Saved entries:
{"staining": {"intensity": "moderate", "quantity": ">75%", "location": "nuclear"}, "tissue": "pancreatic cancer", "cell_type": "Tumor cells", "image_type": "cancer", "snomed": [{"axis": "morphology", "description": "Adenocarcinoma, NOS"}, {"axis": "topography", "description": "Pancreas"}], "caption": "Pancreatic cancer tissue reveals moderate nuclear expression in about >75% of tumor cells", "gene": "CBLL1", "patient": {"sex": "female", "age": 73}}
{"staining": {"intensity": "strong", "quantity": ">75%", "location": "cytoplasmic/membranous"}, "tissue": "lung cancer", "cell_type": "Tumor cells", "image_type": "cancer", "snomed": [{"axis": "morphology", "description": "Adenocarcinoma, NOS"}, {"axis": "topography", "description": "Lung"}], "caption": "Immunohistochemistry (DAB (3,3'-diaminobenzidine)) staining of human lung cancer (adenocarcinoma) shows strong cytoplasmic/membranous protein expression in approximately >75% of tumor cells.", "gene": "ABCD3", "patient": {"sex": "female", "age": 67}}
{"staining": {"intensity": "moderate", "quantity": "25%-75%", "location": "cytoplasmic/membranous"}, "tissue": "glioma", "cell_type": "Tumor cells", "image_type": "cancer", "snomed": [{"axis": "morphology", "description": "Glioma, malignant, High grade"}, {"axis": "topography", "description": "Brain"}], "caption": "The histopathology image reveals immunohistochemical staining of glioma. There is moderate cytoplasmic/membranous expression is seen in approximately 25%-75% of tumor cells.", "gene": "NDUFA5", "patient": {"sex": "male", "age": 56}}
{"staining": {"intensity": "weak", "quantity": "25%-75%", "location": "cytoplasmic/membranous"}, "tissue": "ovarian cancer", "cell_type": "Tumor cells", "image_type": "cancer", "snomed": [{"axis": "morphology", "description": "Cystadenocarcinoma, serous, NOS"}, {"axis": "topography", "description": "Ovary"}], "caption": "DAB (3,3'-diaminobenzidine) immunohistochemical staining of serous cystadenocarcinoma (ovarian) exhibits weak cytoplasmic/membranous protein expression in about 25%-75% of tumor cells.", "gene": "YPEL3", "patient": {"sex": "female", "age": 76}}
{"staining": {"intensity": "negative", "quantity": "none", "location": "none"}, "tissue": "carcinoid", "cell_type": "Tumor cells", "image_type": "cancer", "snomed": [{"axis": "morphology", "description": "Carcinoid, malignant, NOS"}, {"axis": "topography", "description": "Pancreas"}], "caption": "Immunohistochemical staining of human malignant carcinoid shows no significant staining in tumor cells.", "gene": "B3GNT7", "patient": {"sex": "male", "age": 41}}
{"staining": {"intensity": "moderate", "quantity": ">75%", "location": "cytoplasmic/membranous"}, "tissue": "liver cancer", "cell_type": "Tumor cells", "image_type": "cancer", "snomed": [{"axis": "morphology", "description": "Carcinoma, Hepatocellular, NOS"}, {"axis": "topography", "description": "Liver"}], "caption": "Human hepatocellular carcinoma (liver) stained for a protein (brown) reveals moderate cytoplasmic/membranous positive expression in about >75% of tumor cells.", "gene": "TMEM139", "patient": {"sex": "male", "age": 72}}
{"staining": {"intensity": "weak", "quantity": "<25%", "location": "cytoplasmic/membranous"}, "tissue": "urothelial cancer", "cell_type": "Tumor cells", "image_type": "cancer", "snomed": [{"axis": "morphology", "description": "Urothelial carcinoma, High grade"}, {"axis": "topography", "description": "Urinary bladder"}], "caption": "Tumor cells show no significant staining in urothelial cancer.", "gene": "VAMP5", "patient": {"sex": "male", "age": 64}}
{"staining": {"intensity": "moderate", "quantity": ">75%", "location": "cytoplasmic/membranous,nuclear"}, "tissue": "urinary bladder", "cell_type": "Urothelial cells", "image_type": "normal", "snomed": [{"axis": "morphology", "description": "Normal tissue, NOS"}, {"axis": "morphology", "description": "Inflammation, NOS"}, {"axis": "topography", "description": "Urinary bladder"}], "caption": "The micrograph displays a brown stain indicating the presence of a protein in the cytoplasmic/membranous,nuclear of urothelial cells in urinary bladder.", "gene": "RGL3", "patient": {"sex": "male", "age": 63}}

GOAL OF THE EXERCISE: Could every record be printed again exactly as it reads?

PROBLEM SOLUTION:
{"staining": {"intensity": "moderate", "quantity": ">75%", "location": "nuclear"}, "tissue": "pancreatic cancer", "cell_type": "Tumor cells", "image_type": "cancer", "snomed": [{"axis": "morphology", "description": "Adenocarcinoma, NOS"}, {"axis": "topography", "description": "Pancreas"}], "caption": "Pancreatic cancer tissue reveals moderate nuclear expression in about >75% of tumor cells", "gene": "CBLL1", "patient": {"sex": "female", "age": 73}}
{"staining": {"intensity": "strong", "quantity": ">75%", "location": "cytoplasmic/membranous"}, "tissue": "lung cancer", "cell_type": "Tumor cells", "image_type": "cancer", "snomed": [{"axis": "morphology", "description": "Adenocarcinoma, NOS"}, {"axis": "topography", "description": "Lung"}], "caption": "Immunohistochemistry (DAB (3,3'-diaminobenzidine)) staining of human lung cancer (adenocarcinoma) shows strong cytoplasmic/membranous protein expression in approximately >75% of tumor cells.", "gene": "ABCD3", "patient": {"sex": "female", "age": 67}}
{"staining": {"intensity": "moderate", "quantity": "25%-75%", "location": "cytoplasmic/membranous"}, "tissue": "glioma", "cell_type": "Tumor cells", "image_type": "cancer", "snomed": [{"axis": "morphology", "description": "Glioma, malignant, High grade"}, {"axis": "topography", "description": "Brain"}], "caption": "The histopathology image reveals immunohistochemical staining of glioma. There is moderate cytoplasmic/membranous expression is seen in approximately 25%-75% of tumor cells.", "gene": "NDUFA5", "patient": {"sex": "male", "age": 56}}
{"staining": {"intensity": "weak", "quantity": "25%-75%", "location": "cytoplasmic/membranous"}, "tissue": "ovarian cancer", "cell_type": "Tumor cells", "image_type": "cancer", "snomed": [{"axis": "morphology", "description": "Cystadenocarcinoma, serous, NOS"}, {"axis": "topography", "description": "Ovary"}], "caption": "DAB (3,3'-diaminobenzidine) immunohistochemical staining of serous cystadenocarcinoma (ovarian) exhibits weak cytoplasmic/membranous protein expression in about 25%-75% of tumor cells.", "gene": "YPEL3", "patient": {"sex": "female", "age": 76}}
{"staining": {"intensity": "negative", "quantity": "none", "location": "none"}, "tissue": "carcinoid", "cell_type": "Tumor cells", "image_type": "cancer", "snomed": [{"axis": "morphology", "description": "Carcinoid, malignant, NOS"}, {"axis": "topography", "description": "Pancreas"}], "caption": "Immunohistochemical staining of human malignant carcinoid shows no significant staining in tumor cells.", "gene": "B3GNT7", "patient": {"sex": "male", "age": 41}}
{"staining": {"intensity": "moderate", "quantity": ">75%", "location": "cytoplasmic/membranous"}, "tissue": "liver cancer", "cell_type": "Tumor cells", "image_type": "cancer", "snomed": [{"axis": "morphology", "description": "Carcinoma, Hepatocellular, NOS"}, {"axis": "topography", "description": "Liver"}], "caption": "Human hepatocellular carcinoma (liver) stained for a protein (brown) reveals moderate cytoplasmic/membranous positive expression in about >75% of tumor cells.", "gene": "TMEM139", "patient": {"sex": "male", "age": 72}}
{"staining": {"intensity": "weak", "quantity": "<25%", "location": "cytoplasmic/membranous"}, "tissue": "urothelial cancer", "cell_type": "Tumor cells", "image_type": "cancer", "snomed": [{"axis": "morphology", "description": "Urothelial carcinoma, High grade"}, {"axis": "topography", "description": "Urinary bladder"}], "caption": "Tumor cells show no significant staining in urothelial cancer.", "gene": "VAMP5", "patient": {"sex": "male", "age": 64}}
{"staining": {"intensity": "moderate", "quantity": ">75%", "location": "cytoplasmic/membranous,nuclear"}, "tissue": "urinary bladder", "cell_type": "Urothelial cells", "image_type": "normal", "snomed": [{"axis": "morphology", "description": "Normal tissue, NOS"}, {"axis": "morphology", "description": "Inflammation, NOS"}, {"axis": "topography", "description": "Urinary bladder"}], "caption": "The micrograph displays a brown stain indicating the presence of a protein in the cytoplasmic/membranous,nuclear of urothelial cells in urinary bladder.", "gene": "RGL3", "patient": {"sex": "male", "age": 63}}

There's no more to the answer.